I have had no discussions with anybody in Birmingham about this because I have not had time. As I said at Second Reading, I went to the meeting at Alexander Stadium to discuss the plans for the stadium. That was about three weeks ago. I have no role in the city. I have been on a few things since I have been in your Lordships’ House—the governing body of Aston University, Castle Vale Neighbourhood Partnership Board and James Brindley hospital school—but none of them is current. However, I love the city and I visit it regularly as I have family there.

There is an issue linked to the paragraph about housing. I touched on this briefly at Second Reading. The games village will be homes for more than 6,000 athletes and officials. It is an exciting prospect for the location. I understand it will yield 1,400 new homes and kick off a wider regeneration plan to deliver up to 5,000 homes in that location. It is a very good location. Some things are going to change in the road network, but the location is sitting on top of a suburban railway station—and there are not that many in Birmingham—and it is very close to the M6/M5 junction at Great Barr, so it is an excellent location. It is a prime site.

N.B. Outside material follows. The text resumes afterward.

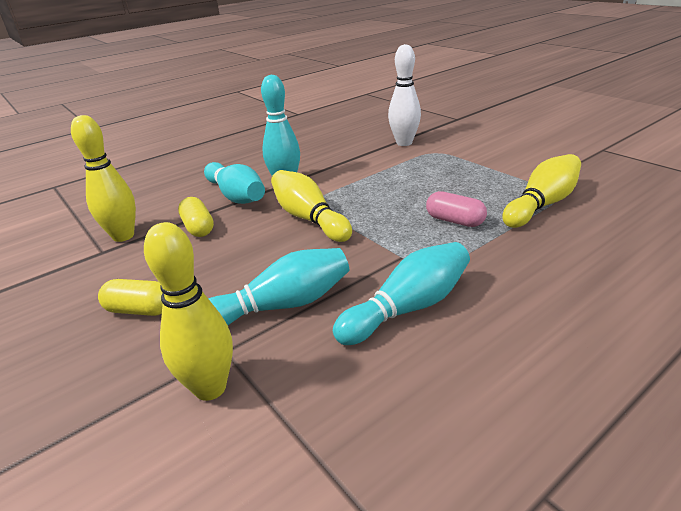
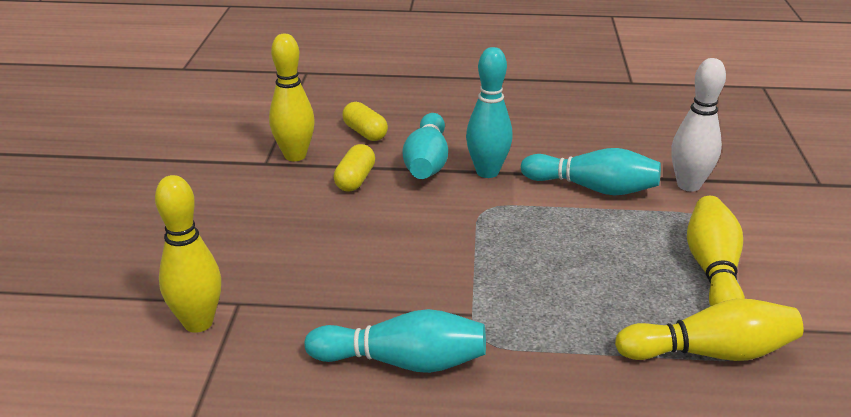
camera: 40 degrees right, 0 degrees up
yellow capsule [98,279,163,316] -> yellow capsule moved to [342,102,388,141]
turquoise bowling pin [208,248,349,325] -> turquoise bowling pin moved to [521,148,661,196]
yellow bowling pin [271,170,352,242] -> yellow bowling pin moved to [687,196,745,306]
pink capsule [426,191,487,227] -> none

The planning for that housing must create a community, not a commuter village. If there are no restrictions or plans, the temptation is that it will be a commuter village for the city or for access outside it simply because of its location. I will not go into detail about where it is, but anybody who looks at the plans can see that there will be 1,400 to 5,000 dwellings in this location. We have got to create a community; otherwise, the temptation, if it is left to the private sector, is that it will be a commuter village. A community needs well-designed, sustainable homes of mixed sizes and mixed tenure and the infrastructure that goes with up to 5,000 dwellings, which includes at least one or two primary schools. We must be realistic about this. This needs a plan and, therefore, the housing aspect is important for the legacy plan.

The legacy is for the West Midlands. There are major capital projects, and success afterwards will be in the working of the five pillars of the Games’ mission: to bring people together; to improve health and well-being; to help regional growth to succeed—my view and that of others from the region is that it has always punched below its weight; to be a catalyst for change—this is a golden opportunity because it is a massive budget; and to put the West Midlands on the map. It is quite clear from the evidence that previous Commonwealth Games have delivered significant benefits. Not all of them did, but the Commonwealth Games in Glasgow in 2014 made a significant contribution of almost £1 billion to the Scottish economy, and the Commonwealth Games on the Gold Coast in 2018 gave an almost £1.5 billion boost to Queensland. However, that does not happen unless it is managed, and you cannot manage it unless you have a plan. This is why the Government ought to be seriously thinking about embracing the fact that the Games need a legacy plan in the way set out in the amendment. I beg to move.